A high complication rate (14%) in MoM revision surgery has been reported, with a 7% re-revision rate after 2 years (range: 26–52 months) [32] and a dislocation rate of up to 28% [33,34,35]. Three of the studies used a posterior approach and one study used a posterior approach in 80% of the cases and in 20% an anterolateral approach. The exact reason for the higher luxation rate after these revisions is not clear, but all authors suggest that the extensive destruction of soft tissue caused by the MoM prosthesis might play an important role. Atrophy of the gluteal musculature and subsequent instability may contribute to the high dislocation rate. In the case of symptomatic patients, MARS-MRI can be used as a preoperative tool to classify the damage of the soft tissue before revision and add to decision-making to choose a dual mobility cup to lower the dislocation rate [36].

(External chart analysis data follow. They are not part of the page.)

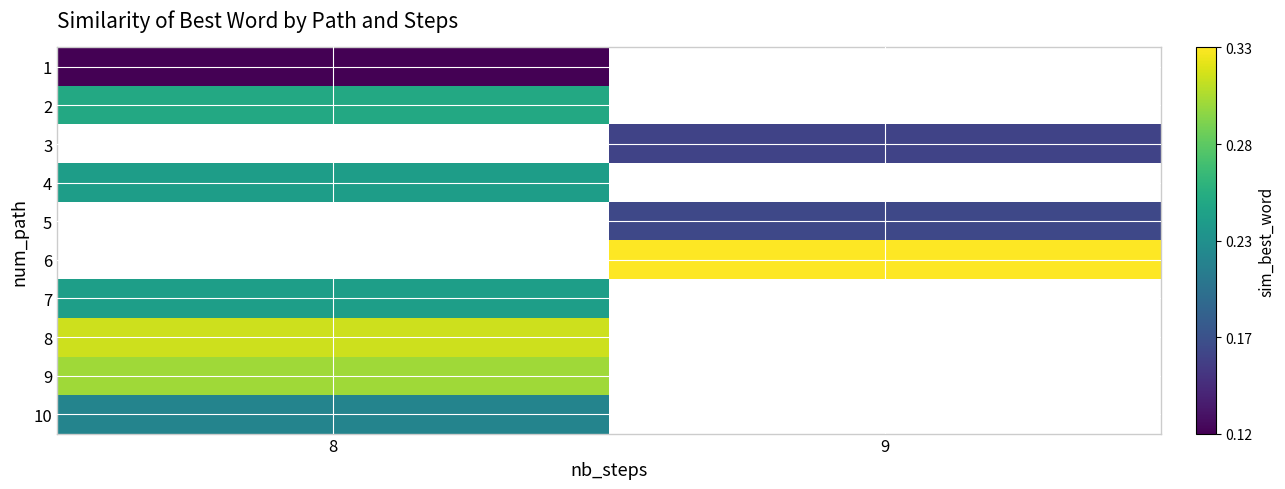

Which has a higher value, 8 or 9?

9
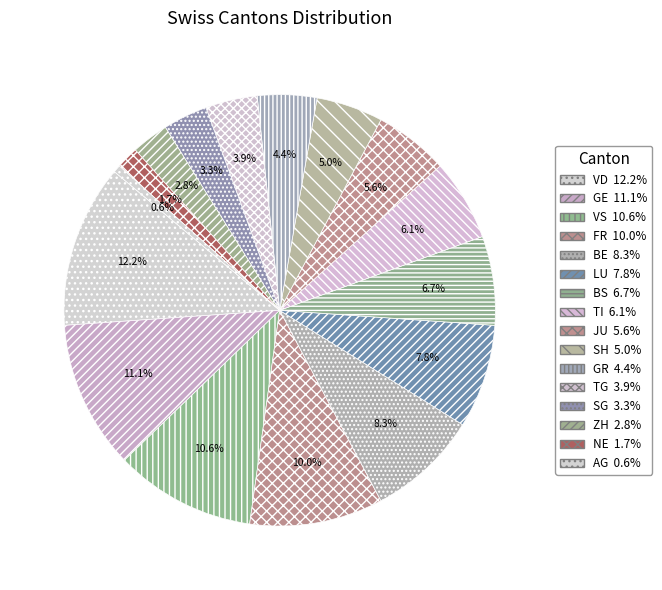

Count the number of slices in the pie.

16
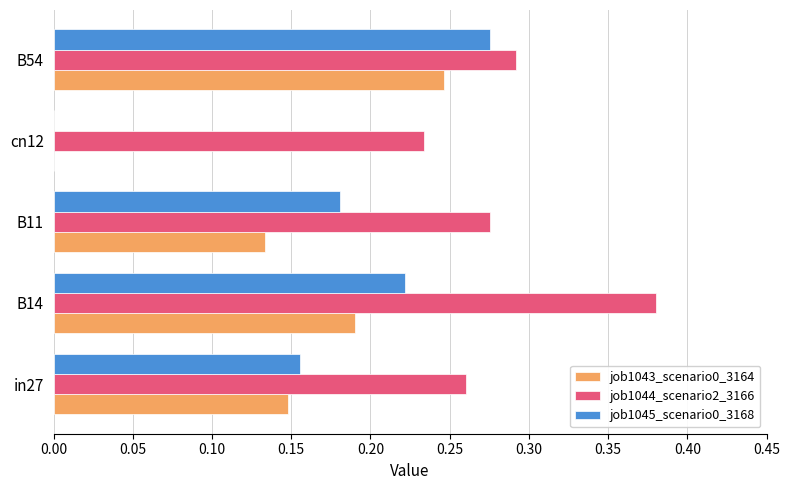

At which label does job1045_scenario0_3168 reach its peak?

B54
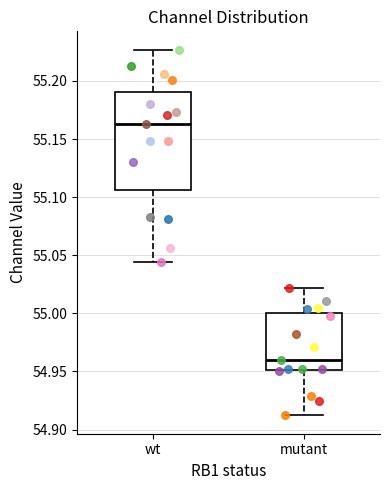

Reading left to right, read every box against the y-axis: the position of its median line, the range the box covers, and the ends of its whiskers. The values are not printed on the chart, so give them approximately, as read against the axis.

wt: median 55.165, box 55.105 to 55.190, whiskers 55.045 to 55.225
mutant: median 54.960, box 54.950 to 55.000, whiskers 54.910 to 55.020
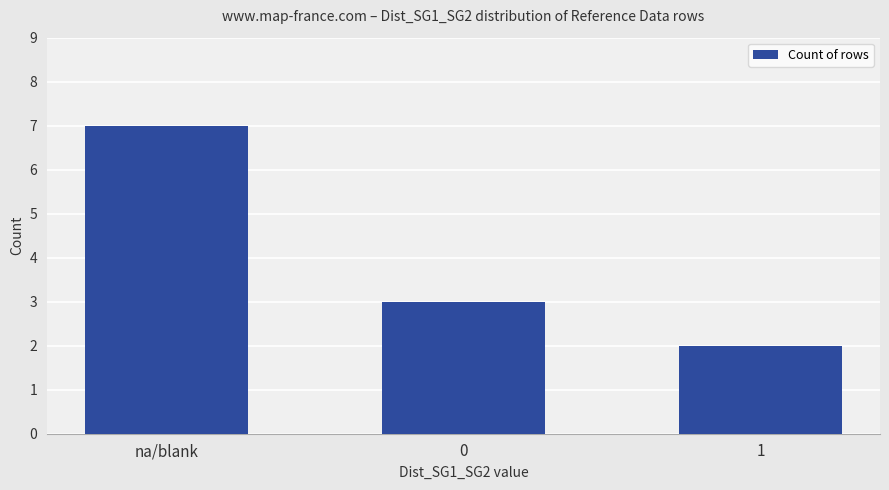

Rank the categories by value from lowest to highest.

1, 0, na/blank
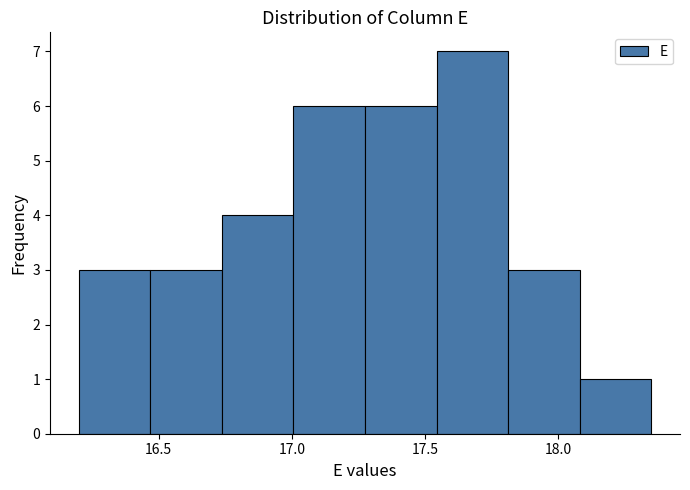

Reading left to right, transcribe this chart: for each bar, give the range it covers on the x-axis and its height. Neither the bar edges nor the heights are printed on the chart, so give them approximately, as read against the axes.

16.20 to 16.45: 3
16.45 to 16.75: 3
16.75 to 17.00: 4
17.00 to 17.30: 6
17.30 to 17.55: 6
17.55 to 17.80: 7
17.80 to 18.10: 3
18.10 to 18.35: 1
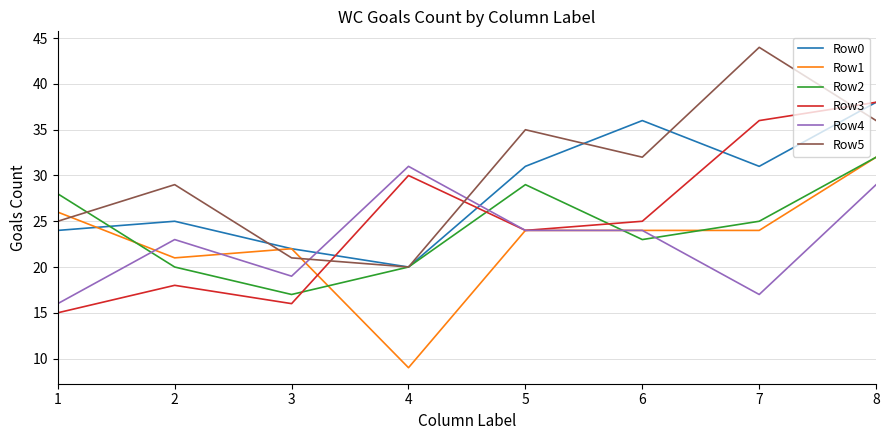

Reading left to right, transcribe all the data shown in this chart.

Row0: 24	25	22	20	31	36	31	38
Row1: 26	21	22	9	24	24	24	32
Row2: 28	20	17	20	29	23	25	32
Row3: 15	18	16	30	24	25	36	38
Row4: 16	23	19	31	24	24	17	29
Row5: 25	29	21	20	35	32	44	36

To the best of our knowledge, only one study has reported the interobserver reliability among the three grading systems [18]. In this study, the highest kappa (0.58) was found for the Anderson grading system. In our study, the highest kappa (0.49) was found for the Matthies classification, 0.44 for the Anderson classification, and 0.43 for the Hauptfleisch classification. Although this study included a larger cohort of patients compared with van der Weegen et al., a lower kappa value was measured. We do not have an explanation for this, but in both studies, there was only moderate agreement, which questions the reproducibility and thus clinical use. Another difference is that we only used the M2a-38 system and in the other study, three different systems had been used. A shortcoming of the study is that the MARS-MRI scored all grading systems at the same time, which can create a “cross-contamination” of results. The low kappa value of the Anderson score can be partly explained by the inclusion of more parameters of periprosthetic tissue compared with the Matthies and Hauptfleisch scores, which only score the characteristics of the pseudotumor.

Compression by a pseudotumor on the neurovascular bundle, soft-tissue damage, and osteolysis aid in the clinical decision-making whether to revise or not.

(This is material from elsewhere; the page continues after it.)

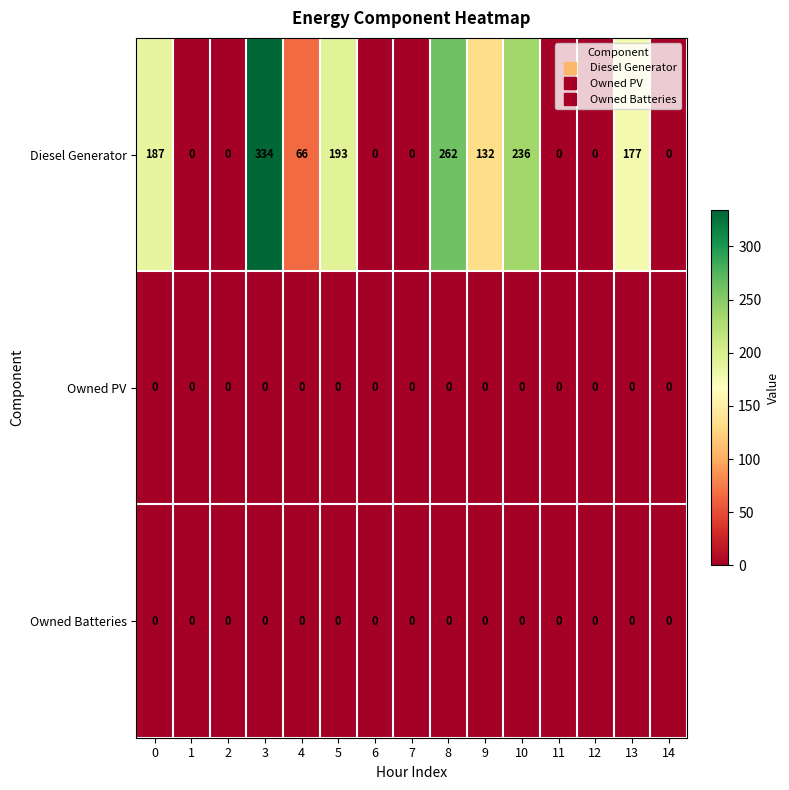

At how many categories does at least one series exceed 298?

1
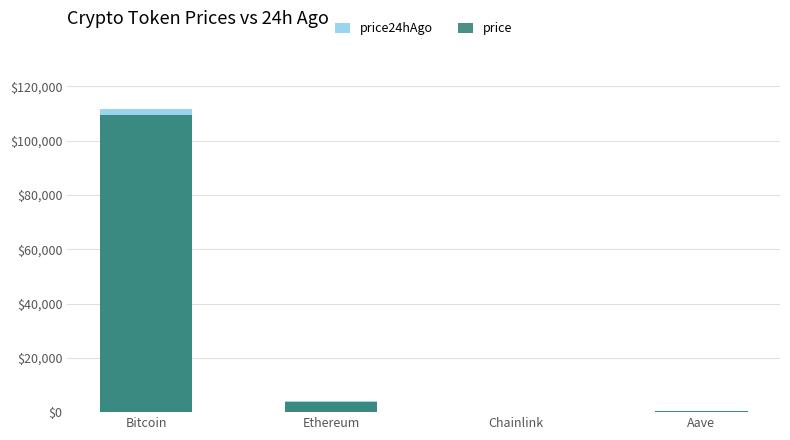

How many data points in price24hAgo are above 4022?

2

In conclusion, a higher occurrence of pseudotumor development in high-risk patients was found. No pseudotumor development was found in low-risk patients. However, patients in the control group also showed a high occurrence of pseudotumors. This means that every patient, except those defined as “low risk,” is at a substantial risk for developing a pseudotumor. No differences were found in the control group between patients with a pseudotumor and those without a pseudotumor with regard to serum cobalt levels. The Matthies score was the most reliable classification, but all three grading systems showed limited interobserver reliability. MARS-MRI is one of the tools that aids in clinical decision-making regarding revision MoM THA, but whether or not a pseudotumor grading system should be used, or if so, which one, is still under debate.